WHERL Working Paper. A sequence analysis approach to modelling the work and family histories of older adults in the UK
15 April 2015
Life course experiences in the labour market and the family have long been recognised as consequential for understanding later-life employment and retirement patterns. This paper describes the analytical approach we adopt to summarise detailed labour market, marital and parental histories for cohorts of older adults in Britain.
The data come from the annual waves and retrospective interviews of the British Household Panel Survey (BHPS) and our sample includes men and women born between 1920 and 1949. Individuals were grouped according to frequent and meaningful patterns of labour market, marital and parental histories over ages 16-54, taking the entire history as the unit of analysis and using dynamic hamming distances to optimally match cases to a set of ideal-type reference sequences. Analyses were run separately for men and women.
The results revealed the gendered nature of labour market attachment from young adulthood to middle age for current cohorts of older adults. Between the ages of 16 and 54, the vast majority of men showed strong attachment to the labour market, and varied only in terms of the timing of labour market exit.
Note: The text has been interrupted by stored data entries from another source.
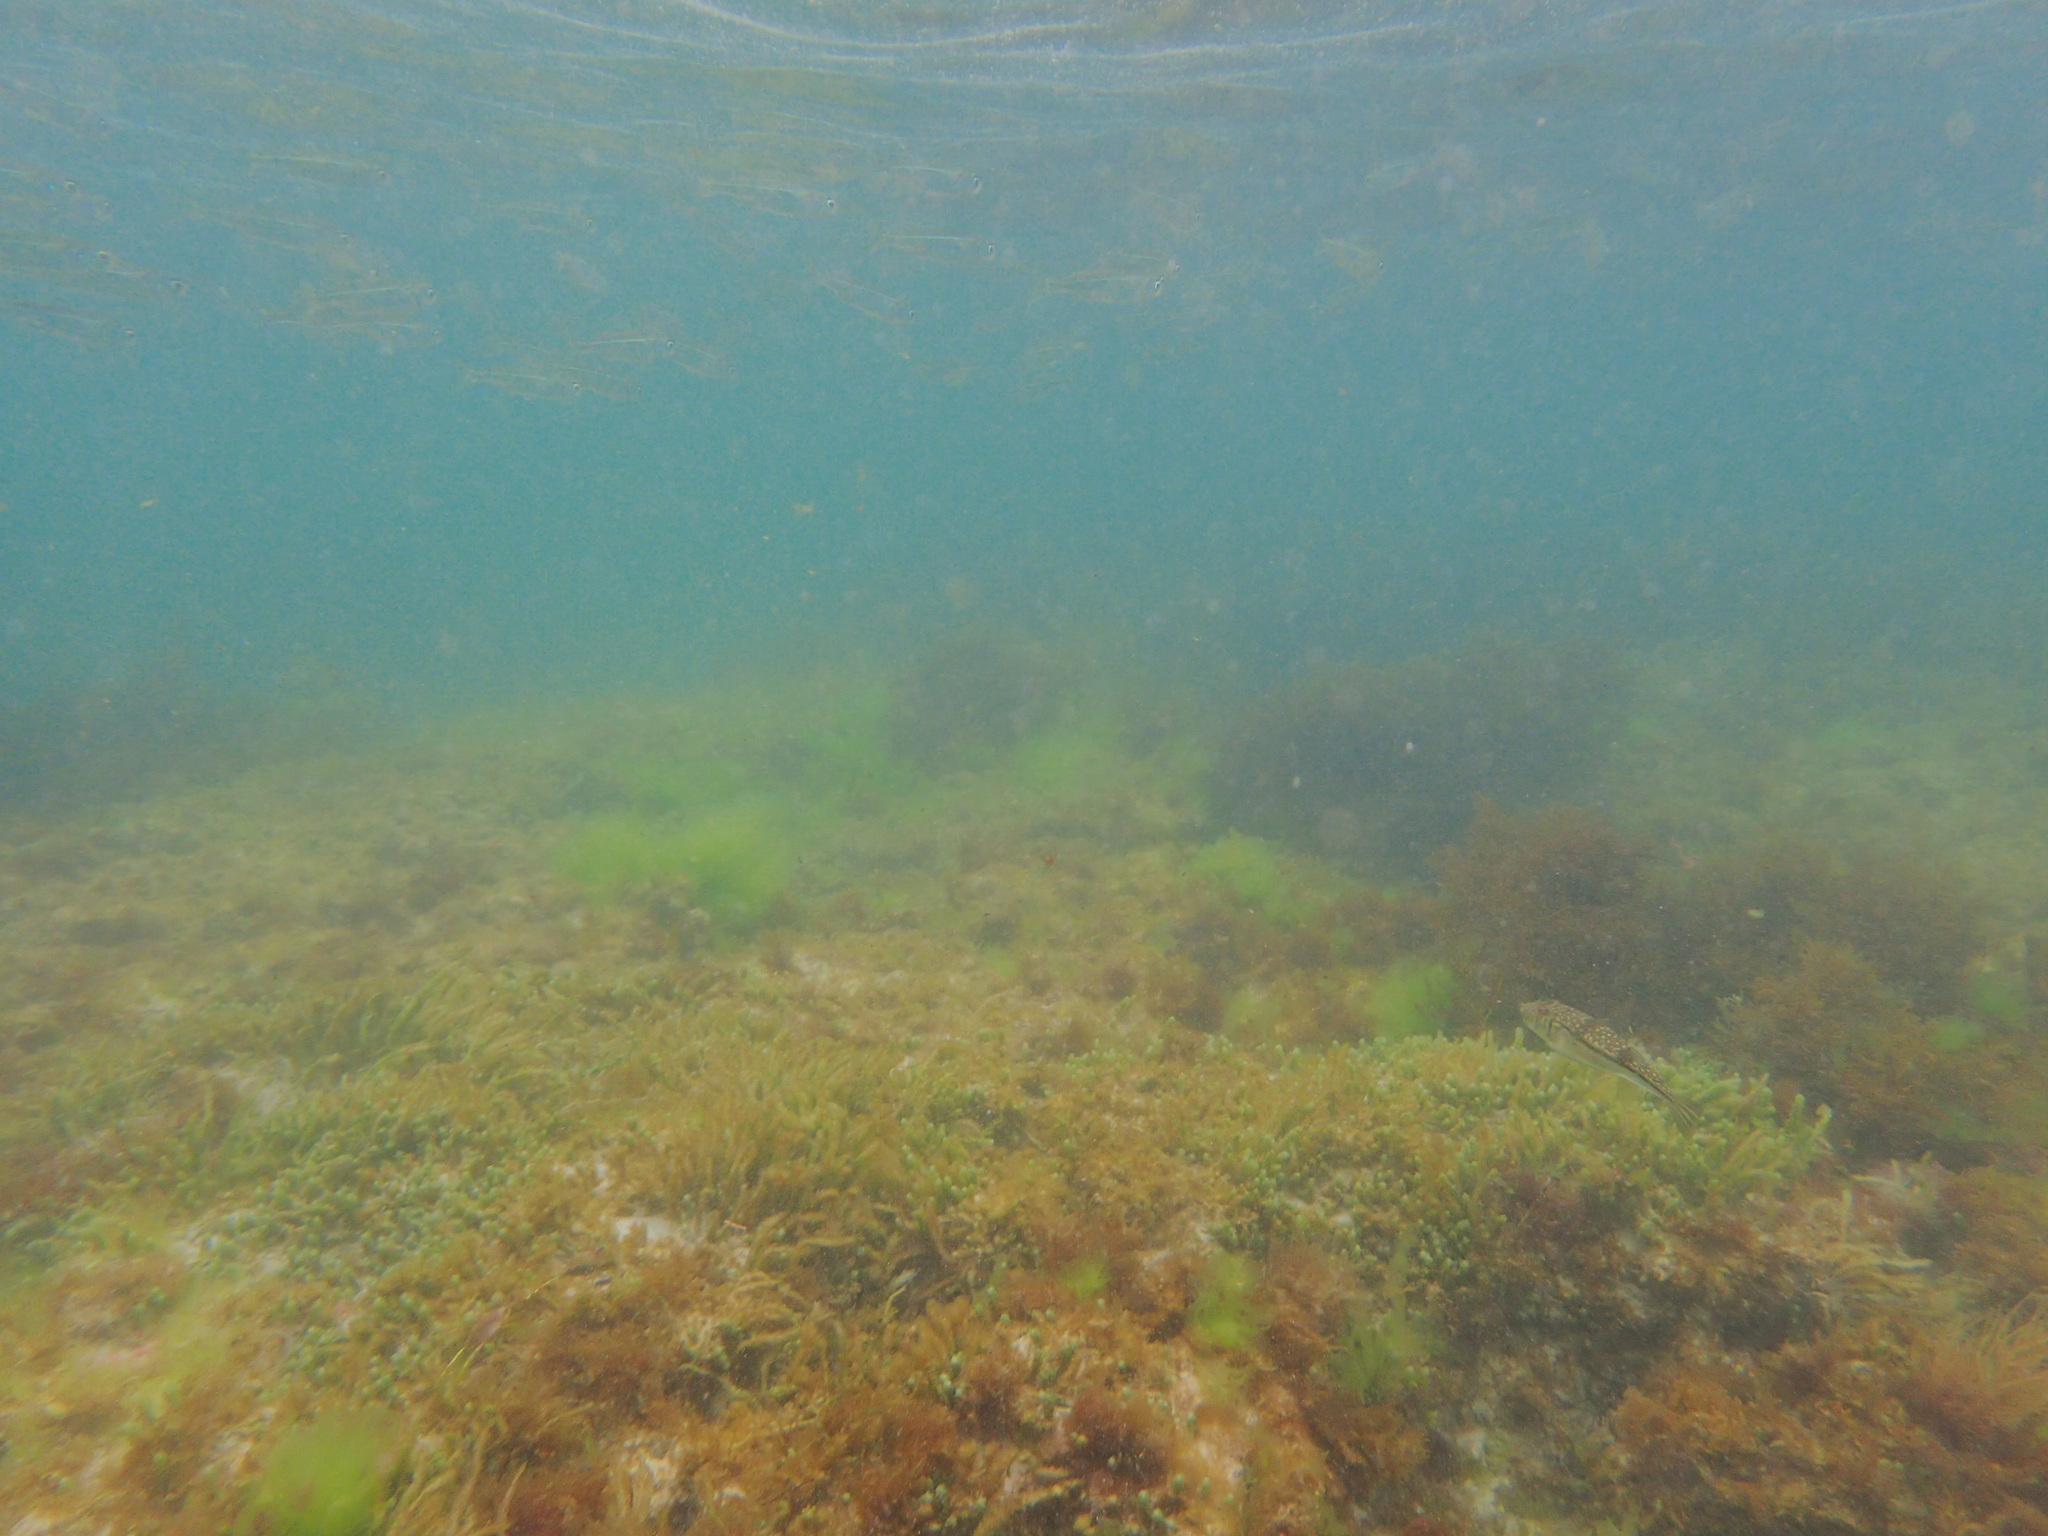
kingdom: Animalia
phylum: Chordata
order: Tetraodontiformes
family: Tetraodontidae
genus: Torquigener
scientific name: Torquigener pleurogramma
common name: Banded toadfish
A considerably more heterogeneous picture emerged for women, with between 8 and 20% of the sample following one of seven labour market trajectories. Most men and women had sequences that corresponded to being long-term married. Just over three-quarters of the men in our sample had dependent children in the household for a period of time between the ages of 16 and 54, while just over 85% of women indicated the same.
This paper represents a first step within a broader project to investigate how the long-term labour market and family experiences of current cohorts of older workers influence participation in paid work in the years leading up to and beyond state pension age. The findings presented here will inform subsequent analyses assessing the consequences of working in later life for individuals’ economic resources as well as their health and well-being.